# Quest QS31 by G5 Review



## gjs4 (Jan 10, 2006)

310 at 28" with an ibo arrow; assuming that was a naked string or did it have a loop/peep?


----------



## ARBowHuntr (Jun 15, 2009)

Loop but no peep


----------



## RatherB.Hunting (Aug 14, 2006)

Mine is 60# maxed out (not sure of exactly poundage), 29", 381 grain arrow, 268 fps. I also had the buzz that you refer to and eliminated it by taking out the sts and resetting it with a rubber mallet so that it contacted the riser and could go in no further, then tightened the set screws. It is definitely quiet and adequately fast.


----------



## x-it (Apr 28, 2008)

Does it have the binary cams on it.


----------



## RatherB.Hunting (Aug 14, 2006)

x-it said:


> Does it have the binary cams on it.


Nope, solocam. The QS and HPS series are solocams, the XPB is binary.


----------



## x-it (Apr 28, 2008)

RatherB.Hunting said:


> Nope, solocam. The QS and HPS series are solocams, the XPB is binary.


Thats fast for a single cam. My dxt is 28in 70lb loop and peep ibo arrow 300fps.


----------



## ARBowHuntr (Jun 15, 2009)

RatherB.Hunting said:


> I also had the buzz that you refer to and eliminated it by taking out the sts and resetting it with a rubber mallet so that it contacted the riser and could go in no further, then tightened the set screws. It is definitely quiet and adequately fast.


Didn't think about resetting it, tightening the screws down seemed to solve the issues, but if I hear that buzz again I will have to try that.


----------



## Profitup (Mar 9, 2009)

*Are these Elite bows??*



RatherB.Hunting said:


> Nope, solocam. The QS and HPS series are solocams, the XPB is binary.



The XPB looks like a GT 500??? Des anyone know for sure?


----------



## RatherB.Hunting (Aug 14, 2006)

Profitup said:


> The XPB looks like a GT 500??? Des anyone know for sure?

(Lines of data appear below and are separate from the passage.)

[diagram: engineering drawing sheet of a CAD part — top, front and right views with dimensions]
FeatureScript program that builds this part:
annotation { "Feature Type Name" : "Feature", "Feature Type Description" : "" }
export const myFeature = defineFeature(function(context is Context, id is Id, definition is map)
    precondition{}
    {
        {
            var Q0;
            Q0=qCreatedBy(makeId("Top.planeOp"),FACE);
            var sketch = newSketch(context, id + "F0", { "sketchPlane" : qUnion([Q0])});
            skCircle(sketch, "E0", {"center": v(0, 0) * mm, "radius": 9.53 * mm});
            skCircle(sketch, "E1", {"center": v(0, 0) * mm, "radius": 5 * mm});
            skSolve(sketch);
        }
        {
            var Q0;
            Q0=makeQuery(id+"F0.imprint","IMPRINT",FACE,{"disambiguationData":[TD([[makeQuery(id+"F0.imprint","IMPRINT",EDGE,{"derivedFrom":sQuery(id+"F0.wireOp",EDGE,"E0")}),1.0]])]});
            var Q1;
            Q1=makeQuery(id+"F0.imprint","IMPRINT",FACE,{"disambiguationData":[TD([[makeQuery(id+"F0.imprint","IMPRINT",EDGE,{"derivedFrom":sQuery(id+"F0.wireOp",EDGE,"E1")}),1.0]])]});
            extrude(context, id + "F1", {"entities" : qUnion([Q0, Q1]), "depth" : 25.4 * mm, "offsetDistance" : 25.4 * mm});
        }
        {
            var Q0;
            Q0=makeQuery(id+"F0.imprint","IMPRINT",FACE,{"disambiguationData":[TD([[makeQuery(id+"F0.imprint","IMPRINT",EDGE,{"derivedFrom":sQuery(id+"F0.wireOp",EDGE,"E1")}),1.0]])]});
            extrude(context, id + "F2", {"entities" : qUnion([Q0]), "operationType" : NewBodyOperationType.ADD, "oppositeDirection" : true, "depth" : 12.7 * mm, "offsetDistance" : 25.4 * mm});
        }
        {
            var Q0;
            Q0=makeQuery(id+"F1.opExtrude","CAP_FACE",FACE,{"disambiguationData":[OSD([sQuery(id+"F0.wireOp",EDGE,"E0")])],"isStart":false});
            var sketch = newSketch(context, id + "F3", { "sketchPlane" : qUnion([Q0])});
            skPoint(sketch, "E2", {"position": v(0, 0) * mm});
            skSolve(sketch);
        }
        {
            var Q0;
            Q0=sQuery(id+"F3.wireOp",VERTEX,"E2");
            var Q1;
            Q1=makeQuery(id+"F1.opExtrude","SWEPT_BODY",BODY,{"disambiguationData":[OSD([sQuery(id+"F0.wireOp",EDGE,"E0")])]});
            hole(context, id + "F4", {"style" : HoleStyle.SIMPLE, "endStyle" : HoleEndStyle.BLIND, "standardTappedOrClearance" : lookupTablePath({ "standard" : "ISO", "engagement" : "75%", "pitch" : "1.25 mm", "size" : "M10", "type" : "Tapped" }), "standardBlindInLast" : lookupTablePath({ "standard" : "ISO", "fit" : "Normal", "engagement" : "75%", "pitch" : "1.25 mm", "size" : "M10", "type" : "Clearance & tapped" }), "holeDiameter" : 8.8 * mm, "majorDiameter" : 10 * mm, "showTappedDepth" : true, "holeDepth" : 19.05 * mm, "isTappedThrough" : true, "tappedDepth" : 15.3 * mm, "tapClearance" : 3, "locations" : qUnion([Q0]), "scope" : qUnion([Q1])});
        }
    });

http://www.elitearchery.com/forums/showthread.php?t=17523&highlight=quest


----------



## carbon arrow1 (Jul 9, 2008)

i shoot the quest QS33. the ? about the new binary looking like the elite. Pete Crawford was or still is (not sure) a G5 prostaffer. he bought and now owns elite archery so that's why you see the cams on the two different brands i suppose.


----------